===== Data records =====

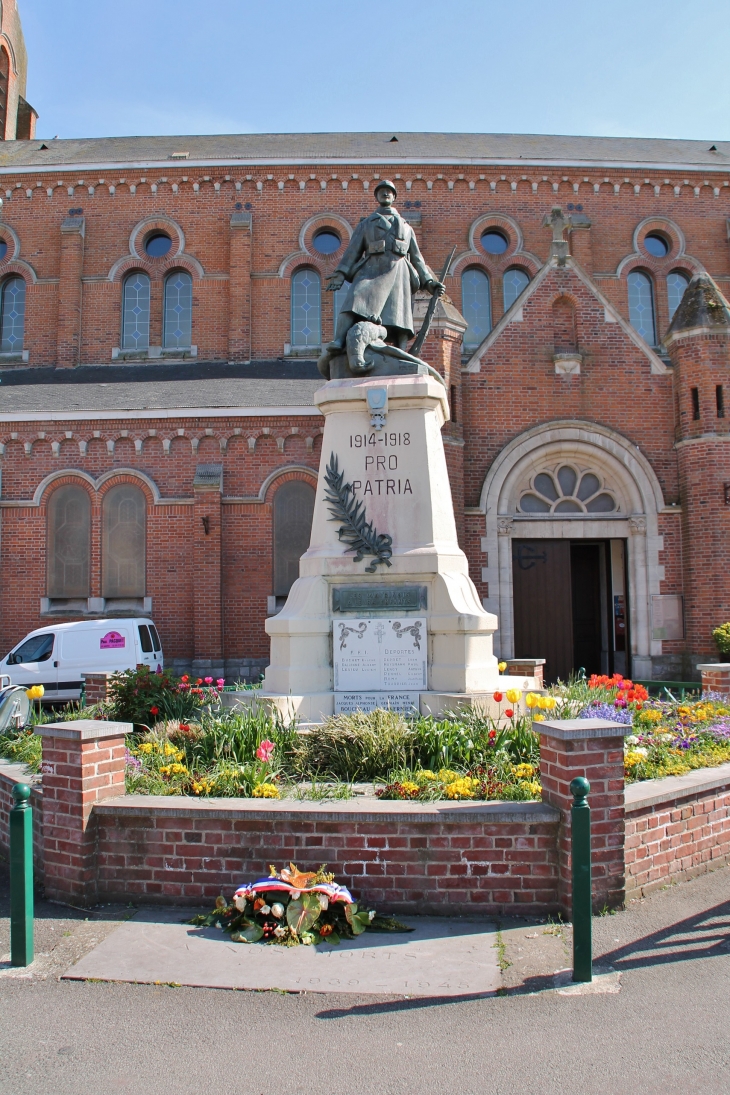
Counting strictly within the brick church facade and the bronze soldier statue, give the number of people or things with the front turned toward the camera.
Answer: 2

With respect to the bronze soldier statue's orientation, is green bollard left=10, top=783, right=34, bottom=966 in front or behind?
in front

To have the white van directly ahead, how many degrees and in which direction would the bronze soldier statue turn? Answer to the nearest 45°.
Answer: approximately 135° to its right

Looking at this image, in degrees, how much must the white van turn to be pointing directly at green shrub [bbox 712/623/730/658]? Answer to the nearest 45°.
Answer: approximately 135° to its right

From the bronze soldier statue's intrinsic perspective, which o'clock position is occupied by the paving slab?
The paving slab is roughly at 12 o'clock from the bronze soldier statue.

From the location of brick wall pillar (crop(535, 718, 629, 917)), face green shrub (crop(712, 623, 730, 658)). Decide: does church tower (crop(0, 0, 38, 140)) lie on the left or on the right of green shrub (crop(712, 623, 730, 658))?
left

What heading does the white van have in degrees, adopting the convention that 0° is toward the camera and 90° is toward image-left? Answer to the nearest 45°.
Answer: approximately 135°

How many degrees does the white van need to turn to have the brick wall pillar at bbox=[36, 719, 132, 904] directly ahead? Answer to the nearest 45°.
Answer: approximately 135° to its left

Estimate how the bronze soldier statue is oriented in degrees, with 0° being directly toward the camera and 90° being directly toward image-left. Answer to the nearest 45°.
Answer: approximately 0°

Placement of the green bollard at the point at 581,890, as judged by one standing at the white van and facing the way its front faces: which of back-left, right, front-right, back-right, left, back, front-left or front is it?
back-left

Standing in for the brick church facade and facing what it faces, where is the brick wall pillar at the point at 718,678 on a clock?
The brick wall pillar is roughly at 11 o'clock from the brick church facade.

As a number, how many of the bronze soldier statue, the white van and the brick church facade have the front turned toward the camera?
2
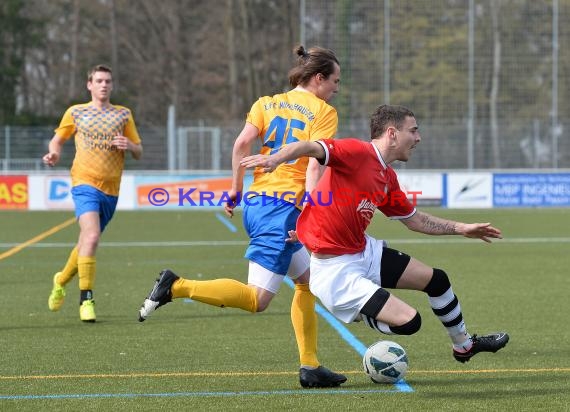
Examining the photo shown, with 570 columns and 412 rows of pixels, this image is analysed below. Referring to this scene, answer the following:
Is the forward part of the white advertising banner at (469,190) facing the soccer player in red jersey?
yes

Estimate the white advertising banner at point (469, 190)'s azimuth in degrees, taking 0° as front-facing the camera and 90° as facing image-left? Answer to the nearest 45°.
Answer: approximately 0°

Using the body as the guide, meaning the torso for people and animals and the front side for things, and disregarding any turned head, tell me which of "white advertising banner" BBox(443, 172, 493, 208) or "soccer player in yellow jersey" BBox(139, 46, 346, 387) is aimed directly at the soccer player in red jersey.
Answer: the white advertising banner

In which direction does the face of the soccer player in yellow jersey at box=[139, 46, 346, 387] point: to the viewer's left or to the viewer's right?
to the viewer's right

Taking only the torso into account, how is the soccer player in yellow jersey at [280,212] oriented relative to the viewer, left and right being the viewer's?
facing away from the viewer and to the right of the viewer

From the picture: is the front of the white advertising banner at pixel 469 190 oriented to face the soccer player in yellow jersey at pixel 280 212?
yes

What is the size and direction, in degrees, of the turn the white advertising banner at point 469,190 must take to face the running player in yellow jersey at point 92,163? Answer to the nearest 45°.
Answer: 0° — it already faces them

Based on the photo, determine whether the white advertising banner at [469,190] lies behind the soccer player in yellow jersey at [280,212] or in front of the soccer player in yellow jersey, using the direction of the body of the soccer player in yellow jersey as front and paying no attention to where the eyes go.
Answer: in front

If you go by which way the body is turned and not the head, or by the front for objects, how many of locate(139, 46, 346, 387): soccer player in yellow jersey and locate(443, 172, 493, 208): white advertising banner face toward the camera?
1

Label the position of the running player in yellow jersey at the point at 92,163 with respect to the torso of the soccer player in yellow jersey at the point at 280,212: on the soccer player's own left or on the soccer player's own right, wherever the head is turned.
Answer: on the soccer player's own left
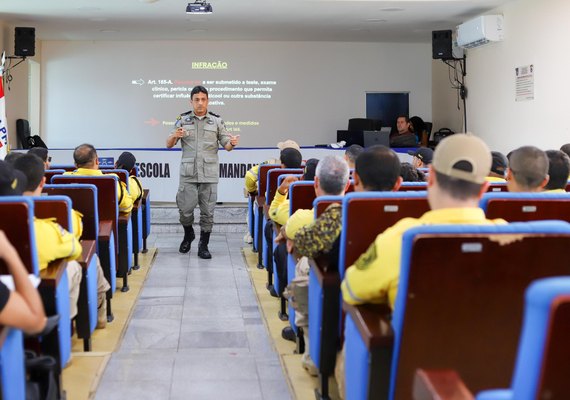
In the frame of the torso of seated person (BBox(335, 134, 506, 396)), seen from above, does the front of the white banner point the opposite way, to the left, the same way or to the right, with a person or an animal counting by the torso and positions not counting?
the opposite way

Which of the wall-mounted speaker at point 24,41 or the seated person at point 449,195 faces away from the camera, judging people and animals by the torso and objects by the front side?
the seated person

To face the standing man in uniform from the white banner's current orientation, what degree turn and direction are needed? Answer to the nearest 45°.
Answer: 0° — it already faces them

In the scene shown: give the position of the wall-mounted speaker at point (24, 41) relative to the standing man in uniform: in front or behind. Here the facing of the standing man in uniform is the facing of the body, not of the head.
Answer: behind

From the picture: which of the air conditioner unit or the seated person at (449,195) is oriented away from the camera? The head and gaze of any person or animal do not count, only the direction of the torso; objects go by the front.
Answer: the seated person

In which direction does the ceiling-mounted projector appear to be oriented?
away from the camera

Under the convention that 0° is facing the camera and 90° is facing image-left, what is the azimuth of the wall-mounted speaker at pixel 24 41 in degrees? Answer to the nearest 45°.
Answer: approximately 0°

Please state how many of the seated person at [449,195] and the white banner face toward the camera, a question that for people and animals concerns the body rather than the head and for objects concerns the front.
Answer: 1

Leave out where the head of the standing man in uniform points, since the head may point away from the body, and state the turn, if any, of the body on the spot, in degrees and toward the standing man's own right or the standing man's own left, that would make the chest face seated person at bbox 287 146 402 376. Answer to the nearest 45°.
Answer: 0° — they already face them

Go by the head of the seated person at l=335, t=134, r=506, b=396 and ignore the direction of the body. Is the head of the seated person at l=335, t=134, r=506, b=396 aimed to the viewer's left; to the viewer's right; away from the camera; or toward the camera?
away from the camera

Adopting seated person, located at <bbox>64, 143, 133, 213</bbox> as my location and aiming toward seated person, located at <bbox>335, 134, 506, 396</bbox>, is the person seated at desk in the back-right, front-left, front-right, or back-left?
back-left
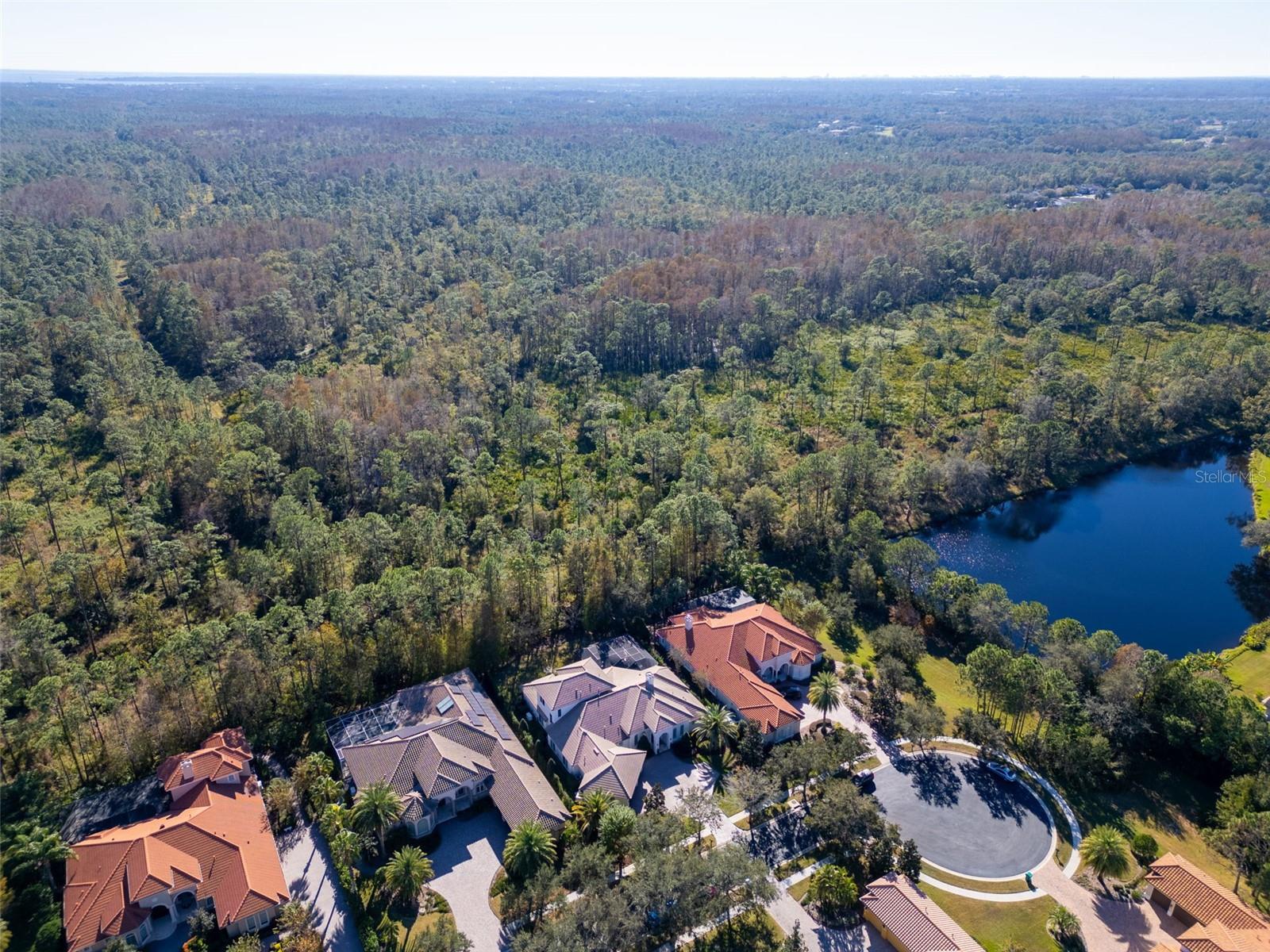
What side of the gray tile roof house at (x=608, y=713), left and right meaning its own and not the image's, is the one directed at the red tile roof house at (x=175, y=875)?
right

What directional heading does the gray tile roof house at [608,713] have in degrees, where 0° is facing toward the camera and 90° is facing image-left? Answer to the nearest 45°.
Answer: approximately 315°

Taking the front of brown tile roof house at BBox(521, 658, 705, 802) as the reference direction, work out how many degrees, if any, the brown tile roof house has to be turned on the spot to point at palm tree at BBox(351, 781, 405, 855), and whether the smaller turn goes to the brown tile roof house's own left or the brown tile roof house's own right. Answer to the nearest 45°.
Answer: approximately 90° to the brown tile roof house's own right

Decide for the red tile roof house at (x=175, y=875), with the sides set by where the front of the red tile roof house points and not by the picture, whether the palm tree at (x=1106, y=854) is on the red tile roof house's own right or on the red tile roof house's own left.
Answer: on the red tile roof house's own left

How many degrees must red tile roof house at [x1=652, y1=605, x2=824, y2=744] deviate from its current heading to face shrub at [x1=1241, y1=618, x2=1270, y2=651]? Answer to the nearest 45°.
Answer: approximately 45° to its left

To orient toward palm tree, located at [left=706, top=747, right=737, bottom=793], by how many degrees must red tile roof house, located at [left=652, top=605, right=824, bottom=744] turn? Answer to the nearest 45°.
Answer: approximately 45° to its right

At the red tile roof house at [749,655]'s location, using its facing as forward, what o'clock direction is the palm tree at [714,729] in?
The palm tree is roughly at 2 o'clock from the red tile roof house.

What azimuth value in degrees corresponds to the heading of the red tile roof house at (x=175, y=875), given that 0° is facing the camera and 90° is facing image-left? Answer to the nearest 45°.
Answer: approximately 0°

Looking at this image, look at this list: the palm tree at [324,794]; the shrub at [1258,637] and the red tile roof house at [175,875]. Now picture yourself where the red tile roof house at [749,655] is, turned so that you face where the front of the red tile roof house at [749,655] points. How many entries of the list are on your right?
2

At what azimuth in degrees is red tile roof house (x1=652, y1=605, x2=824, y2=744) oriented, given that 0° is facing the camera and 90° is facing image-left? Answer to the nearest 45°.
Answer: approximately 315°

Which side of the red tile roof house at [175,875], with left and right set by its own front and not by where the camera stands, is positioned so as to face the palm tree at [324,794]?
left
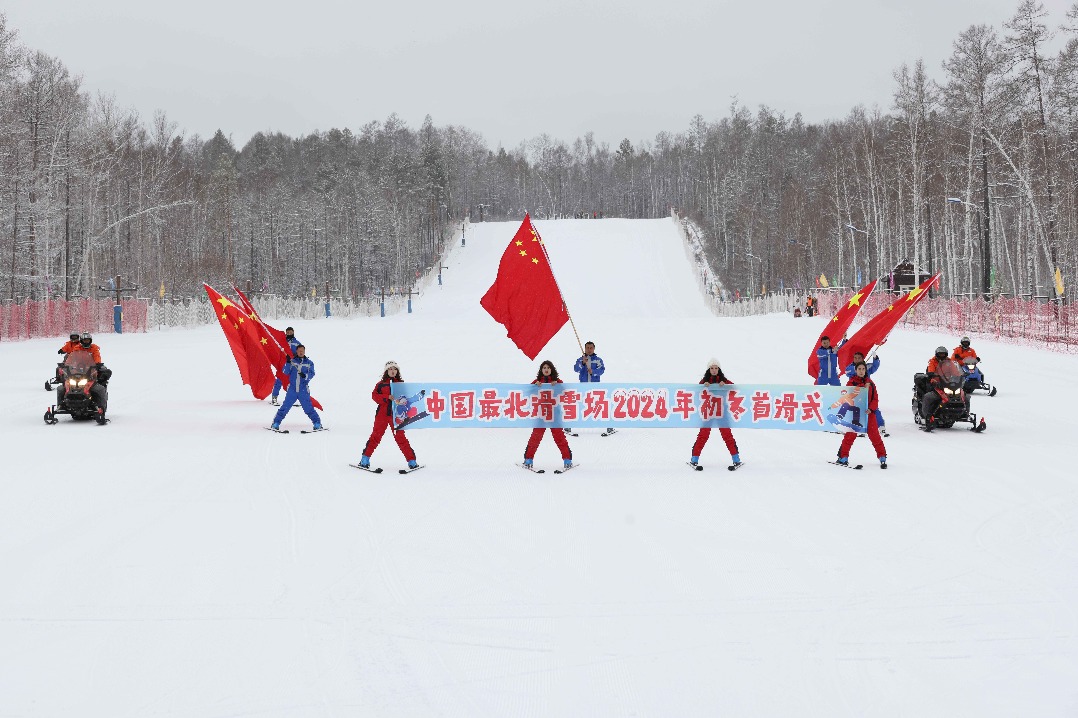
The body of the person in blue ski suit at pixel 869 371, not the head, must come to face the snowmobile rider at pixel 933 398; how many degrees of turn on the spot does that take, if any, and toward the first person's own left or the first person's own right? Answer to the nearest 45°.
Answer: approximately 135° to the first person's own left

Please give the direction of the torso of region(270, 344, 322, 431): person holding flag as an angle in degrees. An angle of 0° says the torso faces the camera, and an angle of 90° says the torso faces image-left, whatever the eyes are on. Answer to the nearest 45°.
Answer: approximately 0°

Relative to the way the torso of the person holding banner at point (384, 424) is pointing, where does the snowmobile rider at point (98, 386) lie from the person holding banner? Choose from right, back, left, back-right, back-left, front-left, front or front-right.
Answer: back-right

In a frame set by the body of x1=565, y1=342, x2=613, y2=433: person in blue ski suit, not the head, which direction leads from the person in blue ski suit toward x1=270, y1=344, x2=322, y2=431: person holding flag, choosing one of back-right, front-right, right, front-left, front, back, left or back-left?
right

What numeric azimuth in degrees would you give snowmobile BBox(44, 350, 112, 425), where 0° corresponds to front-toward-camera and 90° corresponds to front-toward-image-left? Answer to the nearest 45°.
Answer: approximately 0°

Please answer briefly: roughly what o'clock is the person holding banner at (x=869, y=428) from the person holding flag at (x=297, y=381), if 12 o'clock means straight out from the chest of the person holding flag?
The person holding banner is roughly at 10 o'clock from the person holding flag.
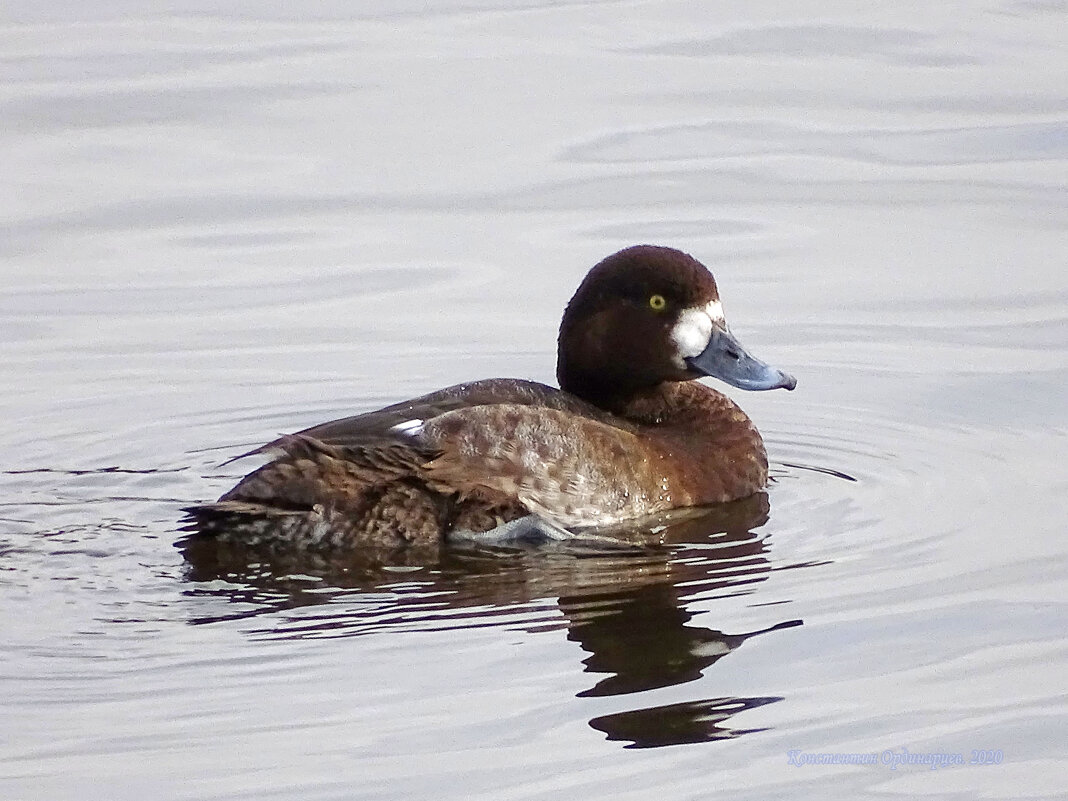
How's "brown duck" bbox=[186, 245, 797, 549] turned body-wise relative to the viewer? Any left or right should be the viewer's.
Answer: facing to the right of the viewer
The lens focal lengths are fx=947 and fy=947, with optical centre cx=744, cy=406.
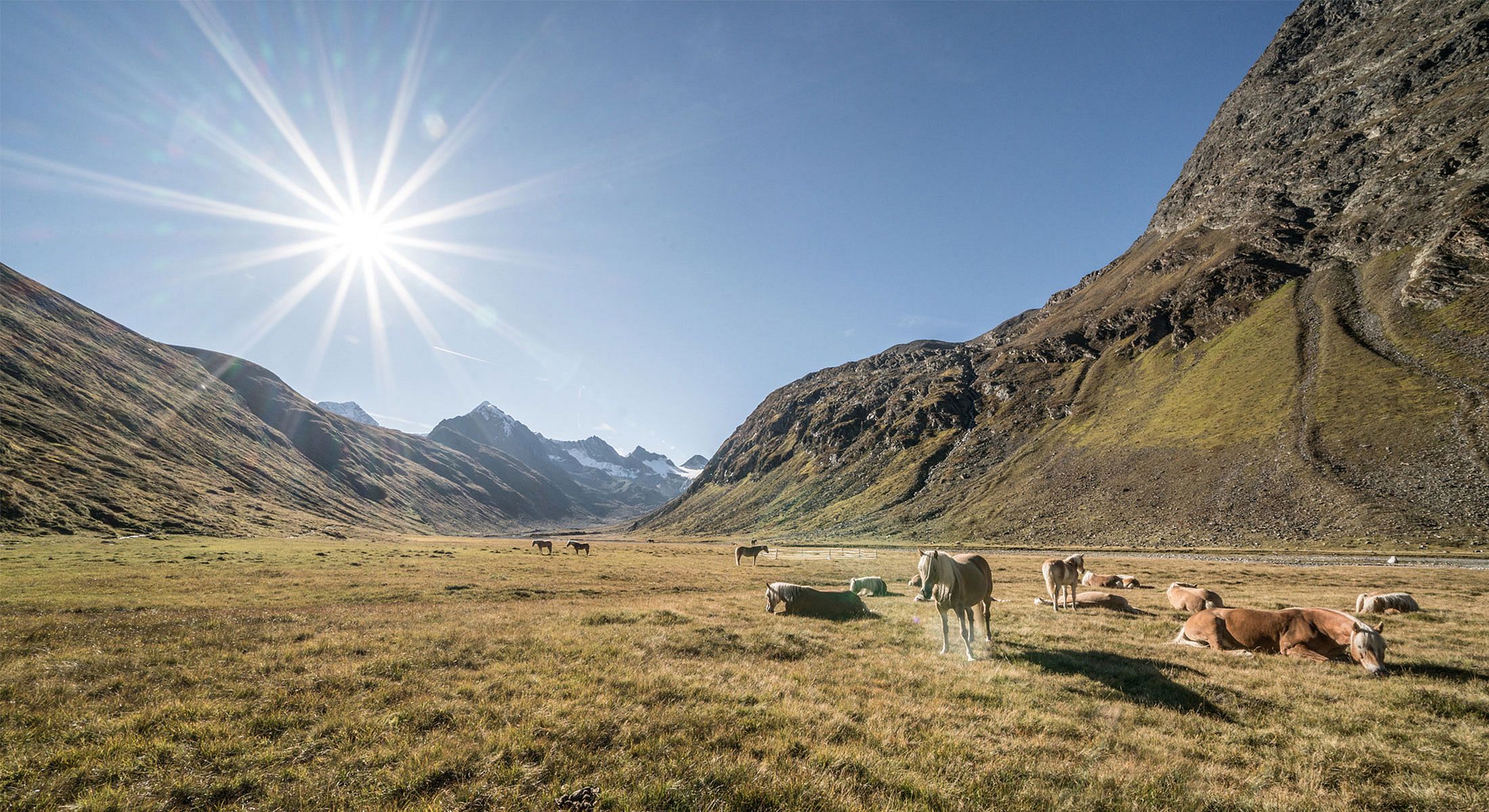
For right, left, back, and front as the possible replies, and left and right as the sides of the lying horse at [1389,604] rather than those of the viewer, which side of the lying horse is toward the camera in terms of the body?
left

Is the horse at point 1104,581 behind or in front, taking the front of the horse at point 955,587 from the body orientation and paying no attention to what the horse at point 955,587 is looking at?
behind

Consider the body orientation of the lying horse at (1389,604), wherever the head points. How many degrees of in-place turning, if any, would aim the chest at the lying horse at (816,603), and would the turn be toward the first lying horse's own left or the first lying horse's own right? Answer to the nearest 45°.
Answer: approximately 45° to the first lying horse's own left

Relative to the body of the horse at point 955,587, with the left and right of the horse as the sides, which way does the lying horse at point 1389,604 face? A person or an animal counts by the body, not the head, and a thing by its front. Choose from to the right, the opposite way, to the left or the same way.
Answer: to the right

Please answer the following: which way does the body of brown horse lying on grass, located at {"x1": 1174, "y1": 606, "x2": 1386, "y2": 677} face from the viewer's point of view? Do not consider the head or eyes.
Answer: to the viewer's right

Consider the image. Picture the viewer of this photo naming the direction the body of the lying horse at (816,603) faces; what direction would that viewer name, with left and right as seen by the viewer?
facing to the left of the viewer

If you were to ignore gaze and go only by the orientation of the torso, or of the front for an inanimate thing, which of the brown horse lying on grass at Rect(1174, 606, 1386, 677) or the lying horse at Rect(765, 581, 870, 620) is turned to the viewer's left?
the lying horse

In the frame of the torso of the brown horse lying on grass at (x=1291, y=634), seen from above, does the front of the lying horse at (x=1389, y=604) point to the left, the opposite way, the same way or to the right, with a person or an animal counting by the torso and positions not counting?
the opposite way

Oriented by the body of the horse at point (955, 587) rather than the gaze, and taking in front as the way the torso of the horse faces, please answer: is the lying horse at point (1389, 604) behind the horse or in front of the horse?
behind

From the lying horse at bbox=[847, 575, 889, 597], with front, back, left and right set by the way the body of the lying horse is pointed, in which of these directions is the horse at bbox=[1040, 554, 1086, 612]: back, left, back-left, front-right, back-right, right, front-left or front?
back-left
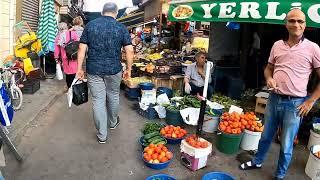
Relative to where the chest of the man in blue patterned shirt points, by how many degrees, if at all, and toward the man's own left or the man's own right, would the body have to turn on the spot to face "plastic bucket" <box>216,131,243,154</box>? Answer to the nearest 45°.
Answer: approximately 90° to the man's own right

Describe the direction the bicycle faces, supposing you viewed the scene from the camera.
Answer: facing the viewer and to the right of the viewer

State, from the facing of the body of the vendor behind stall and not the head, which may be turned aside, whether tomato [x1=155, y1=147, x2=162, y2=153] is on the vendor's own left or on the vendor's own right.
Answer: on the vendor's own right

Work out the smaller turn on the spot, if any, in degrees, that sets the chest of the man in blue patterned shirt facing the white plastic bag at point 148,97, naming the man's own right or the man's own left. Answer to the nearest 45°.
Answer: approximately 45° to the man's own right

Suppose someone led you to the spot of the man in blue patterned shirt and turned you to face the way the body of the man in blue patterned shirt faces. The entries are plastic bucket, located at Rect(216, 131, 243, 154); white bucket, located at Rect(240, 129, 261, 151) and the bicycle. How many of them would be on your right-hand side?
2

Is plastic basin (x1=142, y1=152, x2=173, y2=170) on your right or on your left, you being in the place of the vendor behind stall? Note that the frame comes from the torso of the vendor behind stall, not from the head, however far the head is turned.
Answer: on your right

=====

■ **Instructions for the task**:
Copy the line containing "Work out the" exactly. Then copy every line after it through the end of the listing, and nothing more.

■ **Task solution**:
Work out the smaller turn on the spot, if any, in degrees, that sets the chest of the man in blue patterned shirt facing the white plastic bag at point 148,97, naming the man's own right or the man's own left. Answer to the nearest 45°.
Answer: approximately 45° to the man's own right

Suppose someone led you to the spot of the man in blue patterned shirt and turned you to face the way the body of the man in blue patterned shirt faces. The entries are plastic bucket, located at Rect(216, 131, 243, 154); white bucket, located at Rect(240, 129, 261, 151) and the bicycle. How many of them would be on your right-hand side?
2

Is plastic basin (x1=142, y1=152, x2=173, y2=170) on your right or on your left, you being in the place of the vendor behind stall? Note that the frame comes from the torso of the vendor behind stall, not from the head, however far the head is turned.
Answer: on your right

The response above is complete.